Plea for greater GNVQ links to work;FE Focus

22nd May 1998 at 01:00
GNVQs are failing to offer sufficient work-related learning because too many schools and colleges see them as an alternative route to university, a leading government adviser warned this week.

Gordon Beaumont, who two years ago led a major review of National Vocational Qualifications, said there was a danger that GNVQs could become "another version of A-levels" if the steady drift towards academic teaching is not reversed.

"We need to take a clear decision over which way they should go, " he told a conference called to increase awareness of GNVQs among employers and trainers from industry. "I would like to see them providing a foundation for work-related qualifications."

Mr Beaumont, who is currently chairing a panel advising ministers which bodies should be recognised as National Training Organisations, claimed GNVQs had been created in a hurry and not based on proper employment standards.

Sometimes GNVQs were geared to the the needs of schools and colleges rather than students or employers, he added. At one centre, geography teachers were delivering a GNVQ in leisure and tourism without full knowledge of the skills required in that sector.

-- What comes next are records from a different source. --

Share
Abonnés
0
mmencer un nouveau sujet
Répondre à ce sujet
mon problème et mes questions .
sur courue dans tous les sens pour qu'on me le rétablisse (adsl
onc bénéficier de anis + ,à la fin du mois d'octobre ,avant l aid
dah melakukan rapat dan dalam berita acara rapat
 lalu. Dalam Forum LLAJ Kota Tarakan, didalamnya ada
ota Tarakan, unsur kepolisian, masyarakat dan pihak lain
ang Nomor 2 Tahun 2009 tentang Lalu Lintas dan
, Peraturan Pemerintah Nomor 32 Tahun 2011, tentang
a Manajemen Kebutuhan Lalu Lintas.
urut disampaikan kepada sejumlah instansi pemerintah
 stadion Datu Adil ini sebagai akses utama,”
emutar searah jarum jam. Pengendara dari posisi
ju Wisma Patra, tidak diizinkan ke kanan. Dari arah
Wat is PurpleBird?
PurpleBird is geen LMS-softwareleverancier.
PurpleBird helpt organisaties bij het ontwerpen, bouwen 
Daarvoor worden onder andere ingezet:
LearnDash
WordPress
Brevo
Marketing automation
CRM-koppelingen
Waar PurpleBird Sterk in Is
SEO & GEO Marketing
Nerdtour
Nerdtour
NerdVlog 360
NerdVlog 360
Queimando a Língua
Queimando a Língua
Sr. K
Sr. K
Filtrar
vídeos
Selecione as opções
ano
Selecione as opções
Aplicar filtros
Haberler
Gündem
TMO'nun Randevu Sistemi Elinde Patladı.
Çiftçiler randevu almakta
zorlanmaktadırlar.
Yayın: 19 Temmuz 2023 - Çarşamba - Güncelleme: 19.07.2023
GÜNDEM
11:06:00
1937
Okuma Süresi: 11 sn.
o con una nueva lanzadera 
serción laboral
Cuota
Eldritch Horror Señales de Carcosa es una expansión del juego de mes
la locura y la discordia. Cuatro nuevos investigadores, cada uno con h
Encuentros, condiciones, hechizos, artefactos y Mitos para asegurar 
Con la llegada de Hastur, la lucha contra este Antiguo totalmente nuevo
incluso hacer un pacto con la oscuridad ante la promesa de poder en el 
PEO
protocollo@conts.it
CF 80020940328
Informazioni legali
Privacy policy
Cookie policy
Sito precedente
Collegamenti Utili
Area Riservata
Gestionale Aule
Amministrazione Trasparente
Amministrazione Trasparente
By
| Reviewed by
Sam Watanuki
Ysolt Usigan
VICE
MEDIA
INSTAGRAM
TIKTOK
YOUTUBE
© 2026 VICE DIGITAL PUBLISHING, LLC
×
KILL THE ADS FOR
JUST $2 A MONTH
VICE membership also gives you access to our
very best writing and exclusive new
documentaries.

Adrian Anderson, senior policy development manager at the NTO National Council, said employers were behind GNVQs in principle and welcomed the fact that candidates must acquire key skills. But they remained the least understood qualification within the national framework. "There should be greater opportunities for students to gain work experience and teachers should have more chance to go on industry placements," he said.

Jackie Hall, of the Further Education Development Agency said textbooks were incapable of filling gaps left by the absence of work experience.

Some students resorted to ringing up local firms to request information for their assignments, she added. NTOs have pledged to increase employer input into GNVQ programmes. Among the projects planned by the NTO National Council is Careers Explorer, which will map out potential employment opportunities for students with GNVQs, and an awareness-raising campaign among employers.

FEDA and the NTO National Council have launched a joint protocol to ensure vocational qualifications are more relevant to work. FEDA's GNVQ support programme, which is receiving government funding for a fourth successive year, is also looking at progression routes into work.